Sentenced to Pay $35,000 for Sharing an Intimate Image 

Understanding the Law

Revenge is a dish best served cold, or at least so goes the expression that may have guided the actions of the woman at the centre of this story. Responsible for sharing an intimate photo of her ex’s new partner, her thirst for revenge cost her $35,000.

A difficult break-up

In a case which went to trial in Laval in March, a long-time relationship was at the root of a dispute. A couple separated after a 20-year relationship. The couple had two sons.

The break-up was a difficult one. The couple couldn’t agree on who would have custody of the children and court intervention was necessary to settle the debate. The mother was initially awarded custody of both children two days a week, until the eldest son decided to move in with his father on a full-time basis.

Around the same time, a new relationship blossomed between the father and another woman. The mother saw this new relationship as an obstacle to her maintaining a relationship with her sons.

The change in custody coincided with around a dozen suspicious logins to the father’s Facebook Messenger account. The only other person to know the password to the account was his ex.

The father’s new partner sent an intimate photo to his Messenger account, for his eyes only. A couple months later, the new partner’s neighbours, colleagues and loved ones received copies of her intimate photo in the mail along with well wishes for the holidays.

A police investigation shed light on the IP addresses used to log in to the father’s account. An IP address is a unique number that identifies a device on the Internet. The suspicious logins were tied to the mother’s personal and work devices.

However, the police investigation couldn’t confirm that the mother was the person who shared the intimate images by mail. Since doubts remained, no criminal accusations were made. The father’s new partner then decided to sue the mother in civil court, where the legal burden of proof is lower.

Question of probabilities

In a civil trial, a plaintiff must prove that their rights have been violated. Unlike a criminal trial, proof doesn’t need to be “beyond a reasonable doubt.” The standard of proof in a civil trial is the “balance of probabilities.” In other words, the court must be satisfied that there is more than a 50% chance that the person who filed the case is telling the truth about the harm they suffered.

The mother’s testimony was an important factor in deciding that she probably shared the intimate photo. In particular, she admitted to logging into her ex’s Messenger account, while contradicting herself on other aspects and showing a blatant lack of empathy for the victim.

A large sum of money

The husband’s new partner was entitled to compensation for the harm she suffered. The mother had to assume full civil liability.

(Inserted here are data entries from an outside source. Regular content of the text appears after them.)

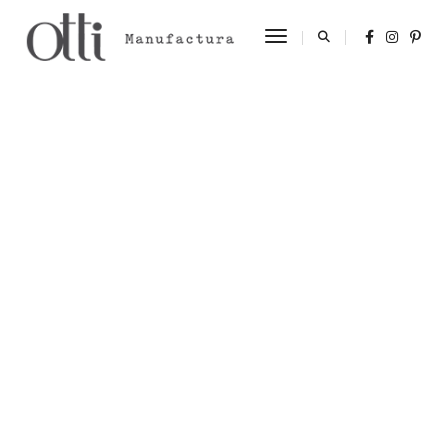
Toggle Navigation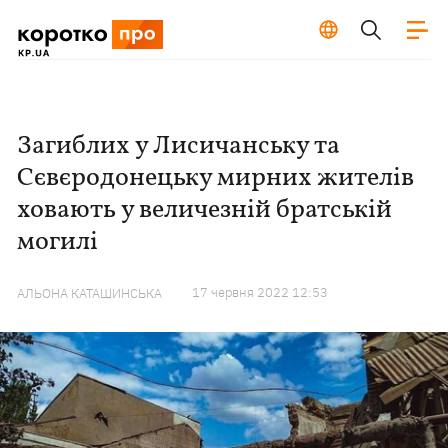
Загиблих у Лисичанську та
Сєвєродонецьку мирних жителів
ховають у величезній братській
могилі
17 червня 2022 12:53
АЛЬОНА КАТАШИНСЬКА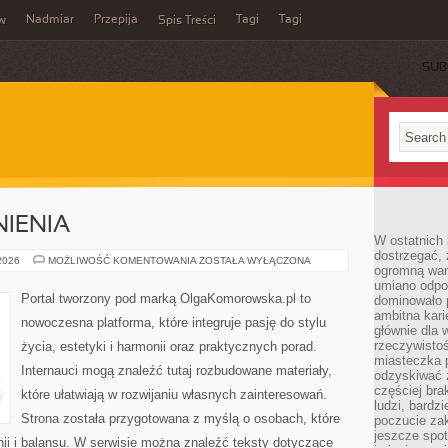
Nadmiar
Przepija
Tagi
Tagi
aw
Spis Treści
SUB
IENIA
W ostatnich 
dostrzegać,
PRAWO
 2026
MOŻLIWOŚĆ KOMENTOWANIA
ZOSTAŁA WYŁĄCZONA
ogromną wart
I
UPRAWNIENIA
umiano odpo
Portal tworzony pod marką OlgaKomorowska.pl to
dominowało 
ambitna kari
nowoczesna platforma, które integruje pasję do stylu
głównie dla 
rzeczywistoś
życia, estetyki i harmonii oraz praktycznych porad.
miasteczka p
Internauci mogą znaleźć tutaj rozbudowane materiały,
odzyskiwać z
częściej bra
które ułatwiają w rozwijaniu własnych zainteresowań.
ludzi, bardzi
Strona została przygotowana z myślą o osobach, które
poczucie za
jeszcze spot
nii i balansu. W serwisie można znaleźć teksty dotyczące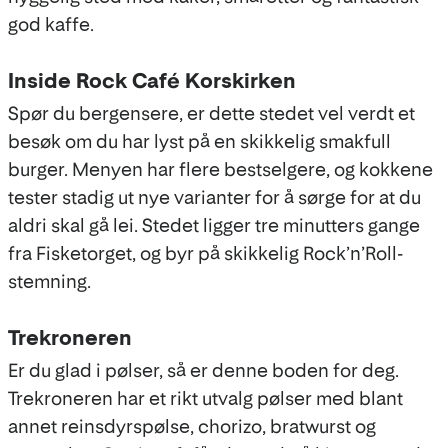
god kaffe.
Inside Rock Café Korskirken
Spør du bergensere, er dette stedet vel verdt et
besøk om du har lyst på en skikkelig smakfull
burger. Menyen har flere bestselgere, og kokkene
tester stadig ut nye varianter for å sørge for at du
aldri skal gå lei. Stedet ligger tre minutters gange
fra Fisketorget, og byr på skikkelig Rock’n’Roll-
stemning.
Trekroneren
Er du glad i pølser, så er denne boden for deg.
Trekroneren har et rikt utvalg pølser med blant
annet reinsdyrspølse, chorizo, bratwurst og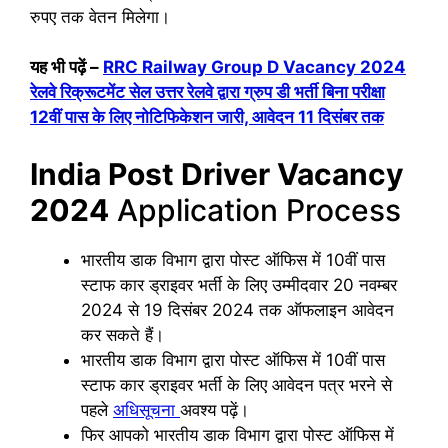
रुपए तक वेतन मिलेगा।
यह भी पढ़ें –
RRC Railway Group D Vacancy 2024
रेलवे रिक्रूटमेंट सेल उत्तर रेलवे द्वारा ग्रुप डी भर्ती बिना परीक्षा
12वीं पास के लिए नोटिफिकेशन जारी, आवेदन 11 दिसंबर तक
India Post Driver Vacancy
2024
Application Process
भारतीय डाक विभाग द्वारा पोस्ट ऑफिस में 10वीं पास
स्टाफ कार ड्राइवर भर्ती के लिए उम्मीदवार 20 नवम्बर
2024 से 19 दिसंबर 2024 तक ऑफलाइन आवेदन
कर सकते हैं।
भारतीय डाक विभाग द्वारा पोस्ट ऑफिस में 10वीं पास
स्टाफ कार ड्राइवर भर्ती के लिए आवेदन पत्र भरने से
पहले
अधिसूचना
अवश्य पढ़ें।
फिर आपको भारतीय डाक विभाग द्वारा पोस्ट ऑफिस में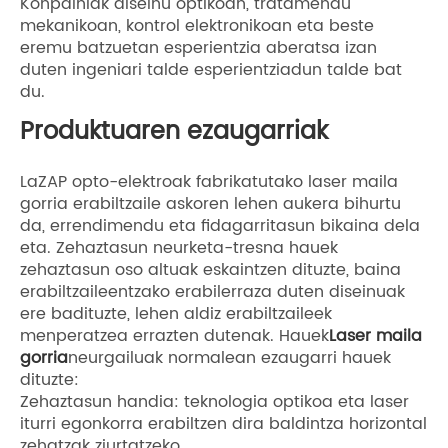
Konpainiak diseinu optikoan, tratamendu
mekanikoan, kontrol elektronikoan eta beste
eremu batzuetan esperientzia aberatsa izan
duten ingeniari talde esperientziadun talde bat
du.
Produktuaren ezaugarriak
LaZAP opto-elektroak fabrikatutako laser maila
gorria erabiltzaile askoren lehen aukera bihurtu
da, errendimendu eta fidagarritasun bikaina dela
eta. Zehaztasun neurketa-tresna hauek
zehaztasun oso altuak eskaintzen dituzte, baina
erabiltzaileentzako erabilerraza duten diseinuak
ere badituzte, lehen aldiz erabiltzaileek
menperatzea errazten dutenak. Hauek
Laser maila
gorria
neurgailuak normalean ezaugarri hauek
dituzte:
Zehaztasun handia: teknologia optikoa eta laser
iturri egonkorra erabiltzen dira baldintza horizontal
zehatzak ziurtatzeko.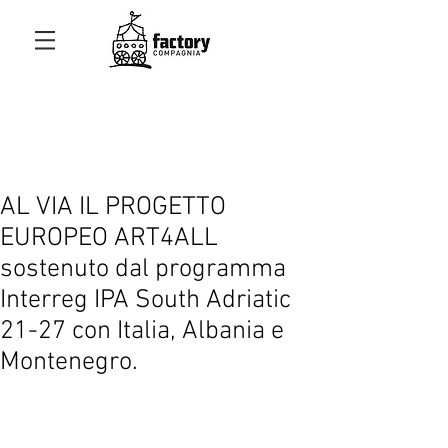
AL VIA IL PROGETTO
EUROPEO ART4ALL
sostenuto dal programma
Interreg IPA South Adriatic
21-27 con Italia, Albania e
Montenegro.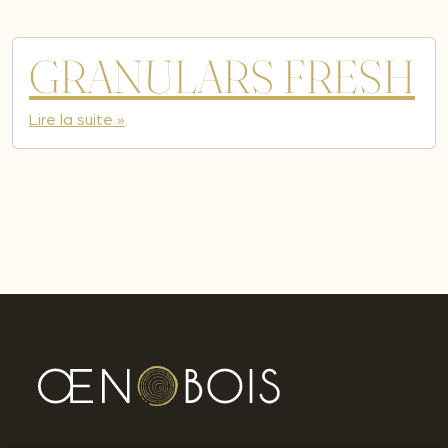
GRANULARS FRESH
Lire la suite »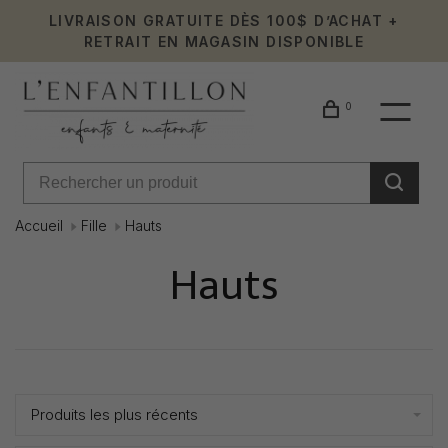
LIVRAISON GRATUITE DÈS 100$ D’ACHAT +
RETRAIT EN MAGASIN DISPONIBLE
0
Accueil
Fille
Hauts
Hauts
Affiche 1 - 24 de 560
Produits les plus récents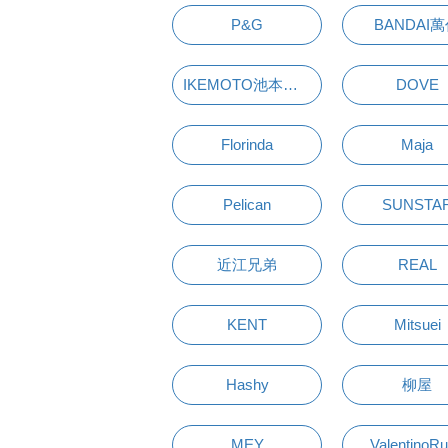
P&G
BANDAI
IKEMOTO池本刷子
DOVE
Florinda
Maja
Pelican
SUNSTA
近江兄弟
REAL
KENT
Mitsuei
Hashy
柳屋
MEY
ValentinoR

Civil liability means that when someone harms another person, they must compensate them, for example, by paying them a sum of money called “damages”. The amount can vary enormously. It aims to compensate the victim for the negative consequences they suffered and not to enrich them. In this case, the judge awarded moral damages of $25,000 to the new partner.

Furthermore, if someone intentionally causes harm, the court can also award punitive damages. The amount awarded aims to discourage the person from intentionally harming others again, and to discourage potential copycats.

In this case, the judge concluded that the mother’s actions were intentional and awarded an additional $10,000 to the new partner.

Violated rights

But how did the mother harm the new partner? By depriving her of her right to her dignity, honour and reputation, which is guaranteed in the Charter of Human Rights and Freedoms.

Similarly, the Civil Code of Québec guarantees the right to privacy. Intercepting private communications, using another person’s name and image, and using someone else’s correspondence aren’t allowed.

In the judgment, the judge considered that all these rights had been violated when the mother intentionally shared the new partner’s intimate photo. For this reason, the mother was sentenced to pay a total of $35,000.

Did you know?

In this case, the police investigation failed to prove the mother’s guilt beyond a reasonable doubt. Had she been charged and found guilty in a criminal trial, she could have faced a maximum prison sentence of five years.